| > Funding per student is on the rise, or level on inflation-adjusted $ That's at the state level. But that doesn't account for the explosion in admin salaries and positions. The actual money a district spends on each student has been going down every year. Those funds are going more towards admin activities. > I got ahold of all the teachers I knew and asked them what impact it would have, and their response was mostly that they would lose their school lunch benefits. Teachers have a very poor understanding of where their funding comes from. Most just assume "property taxes", but it's far more complicated than that. The department of Ed provides a lot of funding to states that is passed through to the schools. They also enforce the education titles. Cutting the department of Ed may not have a direct, immediate impact on classroom teachers, but it will have a large downstream effect in a few years. |
Teachers are put in an impossible position with students who come from homes where the parents don't do their proper jobs. It's never been easier to be a neglectful parent. Your child will be entertained non-stop by an iPad and a video game system. They won't get bored and bother you. You can send them to their room and do whatever you want if you don't care if they are sleeping or not, as long as they are quiet.

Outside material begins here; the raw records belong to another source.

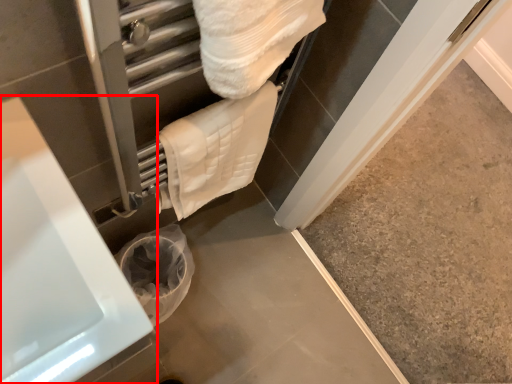
Question: Considering the relative positions of bath (annotated by the red box) and towel in the image provided, where is bath (annotated by the red box) located with respect to the staircase?

Choices:
 (A) left
 (B) right

Answer: (A)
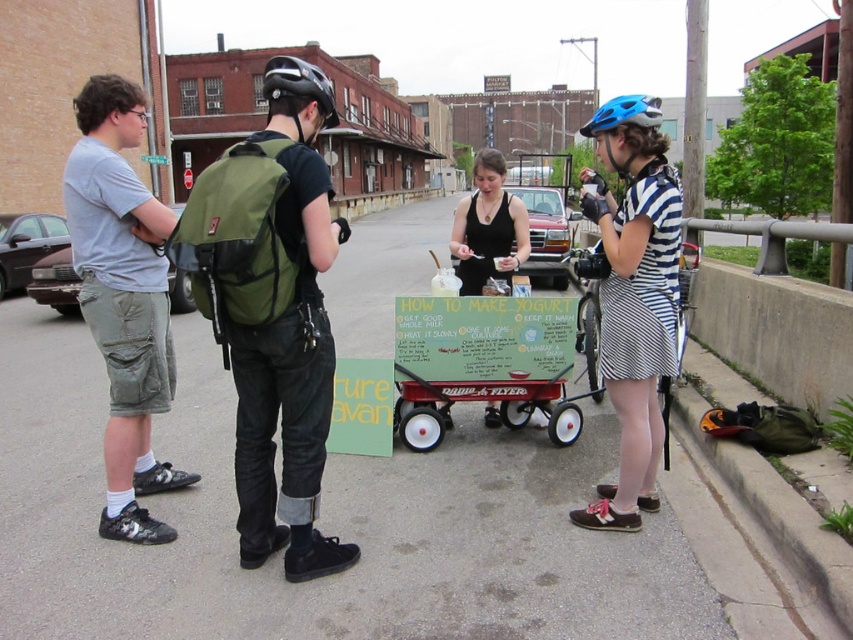
Question: Can you confirm if striped cotton dress at right is smaller than blue matte bicycle helmet at upper right?

Choices:
 (A) no
 (B) yes

Answer: (B)

Question: Is black matte helmet at upper center wider than blue matte bicycle helmet at upper center?

Choices:
 (A) yes
 (B) no

Answer: (B)

Question: In this image, where is striped cotton dress at right located relative to black fabric sign at center?

Choices:
 (A) below
 (B) above

Answer: (A)

Question: Which object is closer to the camera taking this photo?

Choices:
 (A) black fabric sign at center
 (B) blue matte bicycle helmet at upper right
 (C) striped cotton dress at right

Answer: (C)

Question: Based on their relative distances, which object is farther from the light gray cotton t-shirt at left?

Choices:
 (A) green fabric backpack at center
 (B) blue matte bicycle helmet at upper right
 (C) striped cotton dress at right

Answer: (B)

Question: Which point appears closest to the camera in this image?

Choices:
 (A) (329, 97)
 (B) (519, 260)
 (C) (317, 67)
 (D) (643, 99)

Answer: (A)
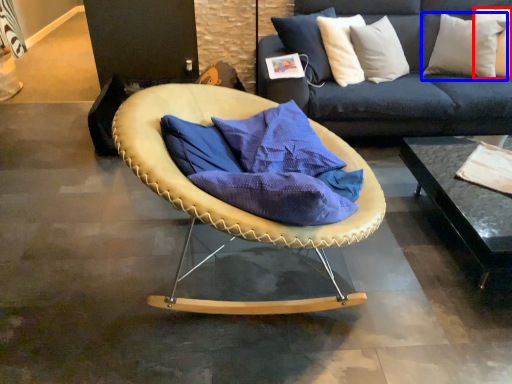
Question: Which of the following is the farthest to the observer, pillow (highlighted by a red box) or pillow (highlighted by a blue box)?

Choices:
 (A) pillow
 (B) pillow

Answer: (A)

The "iPad babies" are an epidemic in schools.
Source:
My sister is a K-12 educator in a poor, rural public school system in southeastern Virginia.
In recent years, she's seen a surge in students who are sorted, improperly, into special education classes. These are students that exhibit symptoms of various learning disabilities, but these symptoms heavily overlap with the symptoms of children who are sleep deprived and over stimulated by dopamine activating content on the devices they are addicted to.